As it stands, the SAA algorithm does not look like a good candidate for reconstruction since artifact spread is so high compared to the other algorithms. While FDK produces noisy images, reconstruction times are much lower than SART, even for a single iteration. Both SART and FDK produce comparable artifact spread when 11 projections are used. The choice of algorithm between SART and FDK depends on the user. If this is to be clinically used, then the current reconstruction times for SART makes the algorithm impractical for the purposes of image reconstruction. Therefore, for clinical use, it would seem like FDK would be a better choice, if the end user is willing to live with the noisier images. The FDK images may be improved in certain cases where spatial resolution is not as important as contrast and a more aggressive filter is used for the purposes of noise removal. If, on the other hand, the problem of reconstruction times is solved either with better software implementation or with hardware acceleration, then SART would certainly be the algorithm of choice.

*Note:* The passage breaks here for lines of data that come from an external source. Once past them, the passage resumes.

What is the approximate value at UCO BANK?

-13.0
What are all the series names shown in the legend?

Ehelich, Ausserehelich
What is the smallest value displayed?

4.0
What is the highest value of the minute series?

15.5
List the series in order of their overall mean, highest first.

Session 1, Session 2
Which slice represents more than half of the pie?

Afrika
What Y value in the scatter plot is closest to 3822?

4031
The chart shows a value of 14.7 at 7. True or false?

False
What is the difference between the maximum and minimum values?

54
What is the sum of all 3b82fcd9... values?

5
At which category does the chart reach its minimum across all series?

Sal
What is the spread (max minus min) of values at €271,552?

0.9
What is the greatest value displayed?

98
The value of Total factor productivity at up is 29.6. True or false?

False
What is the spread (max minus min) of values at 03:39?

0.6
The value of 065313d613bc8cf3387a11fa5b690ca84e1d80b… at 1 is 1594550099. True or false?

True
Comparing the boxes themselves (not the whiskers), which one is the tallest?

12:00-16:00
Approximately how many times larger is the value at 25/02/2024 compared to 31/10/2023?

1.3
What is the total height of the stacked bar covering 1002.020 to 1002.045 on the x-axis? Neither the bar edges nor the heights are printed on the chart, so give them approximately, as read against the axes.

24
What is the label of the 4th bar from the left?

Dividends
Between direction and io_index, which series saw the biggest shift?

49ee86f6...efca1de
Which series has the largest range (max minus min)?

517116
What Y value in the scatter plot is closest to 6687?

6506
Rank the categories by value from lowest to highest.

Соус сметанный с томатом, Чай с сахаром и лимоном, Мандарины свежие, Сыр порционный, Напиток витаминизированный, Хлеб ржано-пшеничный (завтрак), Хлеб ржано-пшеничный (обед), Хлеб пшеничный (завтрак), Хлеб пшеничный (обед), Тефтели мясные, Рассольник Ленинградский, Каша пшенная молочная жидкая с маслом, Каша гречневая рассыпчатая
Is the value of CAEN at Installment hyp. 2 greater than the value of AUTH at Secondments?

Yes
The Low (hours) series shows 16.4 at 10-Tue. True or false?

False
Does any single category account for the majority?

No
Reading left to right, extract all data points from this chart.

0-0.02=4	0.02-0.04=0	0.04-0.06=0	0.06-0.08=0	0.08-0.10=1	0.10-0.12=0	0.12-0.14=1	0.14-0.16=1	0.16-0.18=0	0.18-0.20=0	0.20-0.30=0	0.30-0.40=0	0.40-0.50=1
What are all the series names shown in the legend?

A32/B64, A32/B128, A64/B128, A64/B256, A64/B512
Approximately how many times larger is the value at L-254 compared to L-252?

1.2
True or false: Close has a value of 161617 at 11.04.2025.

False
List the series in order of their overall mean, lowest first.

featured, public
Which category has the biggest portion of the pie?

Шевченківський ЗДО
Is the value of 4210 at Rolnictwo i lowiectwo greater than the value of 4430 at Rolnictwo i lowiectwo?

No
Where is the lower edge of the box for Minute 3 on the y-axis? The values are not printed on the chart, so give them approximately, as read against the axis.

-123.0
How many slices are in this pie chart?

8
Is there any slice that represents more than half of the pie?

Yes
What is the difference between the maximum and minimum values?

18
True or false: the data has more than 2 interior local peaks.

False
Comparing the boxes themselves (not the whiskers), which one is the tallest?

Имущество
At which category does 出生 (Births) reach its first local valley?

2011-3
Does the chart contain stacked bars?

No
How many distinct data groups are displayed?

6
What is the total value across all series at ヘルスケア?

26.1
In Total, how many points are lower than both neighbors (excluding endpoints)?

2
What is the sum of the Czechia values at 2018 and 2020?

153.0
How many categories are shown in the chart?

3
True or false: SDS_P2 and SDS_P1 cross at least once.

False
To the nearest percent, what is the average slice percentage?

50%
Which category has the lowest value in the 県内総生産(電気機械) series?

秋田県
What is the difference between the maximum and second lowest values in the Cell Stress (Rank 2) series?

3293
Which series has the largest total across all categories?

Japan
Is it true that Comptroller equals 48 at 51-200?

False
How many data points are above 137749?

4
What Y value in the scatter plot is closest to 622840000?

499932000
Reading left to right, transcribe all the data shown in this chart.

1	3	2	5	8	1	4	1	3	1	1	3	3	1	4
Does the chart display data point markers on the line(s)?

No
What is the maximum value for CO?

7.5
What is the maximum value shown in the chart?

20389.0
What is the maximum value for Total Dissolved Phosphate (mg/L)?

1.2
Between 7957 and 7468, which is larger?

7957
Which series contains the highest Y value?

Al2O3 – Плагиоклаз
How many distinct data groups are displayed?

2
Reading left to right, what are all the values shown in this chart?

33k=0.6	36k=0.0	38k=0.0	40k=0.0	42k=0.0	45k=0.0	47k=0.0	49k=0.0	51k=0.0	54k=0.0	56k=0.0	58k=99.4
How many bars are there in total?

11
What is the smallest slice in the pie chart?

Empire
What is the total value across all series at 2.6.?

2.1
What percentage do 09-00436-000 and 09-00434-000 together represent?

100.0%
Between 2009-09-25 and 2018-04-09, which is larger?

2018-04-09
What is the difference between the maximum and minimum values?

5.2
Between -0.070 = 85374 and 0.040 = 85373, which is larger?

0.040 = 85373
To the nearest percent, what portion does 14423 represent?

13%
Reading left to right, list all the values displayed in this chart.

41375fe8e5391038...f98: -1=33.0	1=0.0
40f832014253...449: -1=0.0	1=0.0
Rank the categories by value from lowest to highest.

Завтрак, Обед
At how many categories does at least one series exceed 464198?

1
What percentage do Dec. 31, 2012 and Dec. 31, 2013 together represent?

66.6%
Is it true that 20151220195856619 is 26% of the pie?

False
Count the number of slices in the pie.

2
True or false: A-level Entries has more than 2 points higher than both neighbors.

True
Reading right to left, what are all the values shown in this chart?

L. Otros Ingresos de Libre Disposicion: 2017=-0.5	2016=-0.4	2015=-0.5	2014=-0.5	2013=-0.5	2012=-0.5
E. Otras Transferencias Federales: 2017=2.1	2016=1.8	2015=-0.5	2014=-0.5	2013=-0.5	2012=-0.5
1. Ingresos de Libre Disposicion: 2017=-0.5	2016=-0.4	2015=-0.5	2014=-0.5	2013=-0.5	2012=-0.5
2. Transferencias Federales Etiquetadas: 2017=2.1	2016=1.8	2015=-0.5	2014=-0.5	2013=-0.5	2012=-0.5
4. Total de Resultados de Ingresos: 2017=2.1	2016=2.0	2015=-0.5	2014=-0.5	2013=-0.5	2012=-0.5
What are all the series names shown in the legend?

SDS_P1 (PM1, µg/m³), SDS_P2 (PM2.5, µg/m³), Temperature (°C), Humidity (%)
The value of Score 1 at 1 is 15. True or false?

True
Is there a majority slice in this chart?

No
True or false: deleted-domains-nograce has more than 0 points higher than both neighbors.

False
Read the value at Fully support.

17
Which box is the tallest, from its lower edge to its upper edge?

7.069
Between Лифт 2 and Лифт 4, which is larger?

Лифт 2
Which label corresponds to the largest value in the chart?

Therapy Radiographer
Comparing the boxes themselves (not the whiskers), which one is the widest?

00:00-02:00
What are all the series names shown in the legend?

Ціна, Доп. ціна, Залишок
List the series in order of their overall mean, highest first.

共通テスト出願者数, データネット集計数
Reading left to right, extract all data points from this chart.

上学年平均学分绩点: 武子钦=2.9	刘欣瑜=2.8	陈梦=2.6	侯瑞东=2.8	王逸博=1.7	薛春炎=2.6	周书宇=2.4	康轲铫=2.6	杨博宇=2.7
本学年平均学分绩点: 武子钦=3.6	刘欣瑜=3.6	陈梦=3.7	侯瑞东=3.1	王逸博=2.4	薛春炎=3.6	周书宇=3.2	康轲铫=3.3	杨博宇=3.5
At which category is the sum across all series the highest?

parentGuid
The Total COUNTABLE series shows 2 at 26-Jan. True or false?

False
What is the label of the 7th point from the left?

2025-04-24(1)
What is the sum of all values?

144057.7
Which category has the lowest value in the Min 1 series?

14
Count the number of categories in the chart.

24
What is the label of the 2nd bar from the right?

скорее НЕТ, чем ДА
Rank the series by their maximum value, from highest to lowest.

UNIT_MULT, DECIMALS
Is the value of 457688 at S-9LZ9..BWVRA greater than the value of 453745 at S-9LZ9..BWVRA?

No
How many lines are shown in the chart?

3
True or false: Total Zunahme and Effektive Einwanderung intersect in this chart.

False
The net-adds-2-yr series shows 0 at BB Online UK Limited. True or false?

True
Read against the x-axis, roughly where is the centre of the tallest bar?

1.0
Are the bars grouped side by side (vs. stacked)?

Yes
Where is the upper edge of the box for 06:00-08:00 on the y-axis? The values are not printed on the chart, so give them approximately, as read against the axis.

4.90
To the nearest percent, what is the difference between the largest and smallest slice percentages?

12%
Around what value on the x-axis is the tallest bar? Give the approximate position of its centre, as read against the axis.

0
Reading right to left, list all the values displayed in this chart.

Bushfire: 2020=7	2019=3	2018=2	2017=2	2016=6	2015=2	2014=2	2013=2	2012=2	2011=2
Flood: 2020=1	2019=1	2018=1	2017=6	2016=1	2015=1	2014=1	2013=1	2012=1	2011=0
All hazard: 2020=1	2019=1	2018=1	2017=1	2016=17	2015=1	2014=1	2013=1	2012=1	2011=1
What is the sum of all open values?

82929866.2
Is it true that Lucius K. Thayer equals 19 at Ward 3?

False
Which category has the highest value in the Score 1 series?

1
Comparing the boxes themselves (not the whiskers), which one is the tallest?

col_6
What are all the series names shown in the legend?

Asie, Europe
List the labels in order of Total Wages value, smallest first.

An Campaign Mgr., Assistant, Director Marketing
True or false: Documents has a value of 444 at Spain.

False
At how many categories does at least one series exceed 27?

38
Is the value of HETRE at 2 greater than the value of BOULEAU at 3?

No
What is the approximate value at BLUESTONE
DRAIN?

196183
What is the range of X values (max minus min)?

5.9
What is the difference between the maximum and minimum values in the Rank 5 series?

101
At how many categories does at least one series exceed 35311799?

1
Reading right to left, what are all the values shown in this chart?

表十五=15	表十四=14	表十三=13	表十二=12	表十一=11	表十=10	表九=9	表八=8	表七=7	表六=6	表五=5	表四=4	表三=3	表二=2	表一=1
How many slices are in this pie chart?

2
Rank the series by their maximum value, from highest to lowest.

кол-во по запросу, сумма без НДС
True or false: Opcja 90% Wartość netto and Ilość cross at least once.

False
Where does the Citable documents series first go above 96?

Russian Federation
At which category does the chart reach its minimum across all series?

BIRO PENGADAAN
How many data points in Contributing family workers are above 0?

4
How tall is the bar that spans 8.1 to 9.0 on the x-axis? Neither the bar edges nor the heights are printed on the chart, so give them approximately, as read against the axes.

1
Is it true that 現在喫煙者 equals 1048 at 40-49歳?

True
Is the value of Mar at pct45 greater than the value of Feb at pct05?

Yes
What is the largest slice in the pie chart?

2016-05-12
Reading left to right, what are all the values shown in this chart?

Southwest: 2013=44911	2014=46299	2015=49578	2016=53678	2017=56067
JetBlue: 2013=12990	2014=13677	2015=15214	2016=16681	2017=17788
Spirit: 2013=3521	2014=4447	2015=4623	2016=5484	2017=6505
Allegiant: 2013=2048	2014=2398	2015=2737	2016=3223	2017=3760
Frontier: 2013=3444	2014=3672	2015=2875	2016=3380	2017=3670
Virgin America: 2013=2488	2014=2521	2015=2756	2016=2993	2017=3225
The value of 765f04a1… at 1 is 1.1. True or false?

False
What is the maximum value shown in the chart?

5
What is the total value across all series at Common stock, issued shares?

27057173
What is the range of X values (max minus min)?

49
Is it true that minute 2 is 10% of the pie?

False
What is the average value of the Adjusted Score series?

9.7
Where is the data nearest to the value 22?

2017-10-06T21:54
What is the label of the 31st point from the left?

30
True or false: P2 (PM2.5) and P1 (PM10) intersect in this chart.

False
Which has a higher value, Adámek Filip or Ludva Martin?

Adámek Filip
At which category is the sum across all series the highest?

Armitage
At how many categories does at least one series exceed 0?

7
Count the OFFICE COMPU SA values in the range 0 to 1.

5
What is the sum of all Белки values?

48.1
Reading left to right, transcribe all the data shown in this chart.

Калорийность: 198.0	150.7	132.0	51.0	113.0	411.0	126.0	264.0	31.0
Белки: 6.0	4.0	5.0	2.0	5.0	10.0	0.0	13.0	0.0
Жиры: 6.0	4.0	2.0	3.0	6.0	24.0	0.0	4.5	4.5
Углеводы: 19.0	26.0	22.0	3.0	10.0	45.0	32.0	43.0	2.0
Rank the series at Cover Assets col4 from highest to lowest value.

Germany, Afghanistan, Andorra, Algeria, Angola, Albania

It should be pointed out that this study's conclusions are specific to digital tomosynthesis with projections acquired using a CCD‐based camera and based on the phantom geometries investigated. Artifact spread is a known problem with digital tomosynthesis and the contrast and resolution of images will be affected by out‐of‐plane structures, something that will change between subjects. However, this is the first study, to the best of the authors’ knowledge, investigating the effect of number of projections and reconstruction algorithm on the final quality of images for megavoltage digital tomosynthesis. The authors are confident that the conclusions, demonstrating that MV‐CBDT reconstruction does not require the use of projections acquired every degree, will remain valid for other phantom geometries and image acquisition equipment since most parameters end up reaching a plateau after a critical number of projections is used. Future work should repeat the current experiment while varying the tomosynthesis angle, and also investigate whether imagers with different sensitivities produce different results.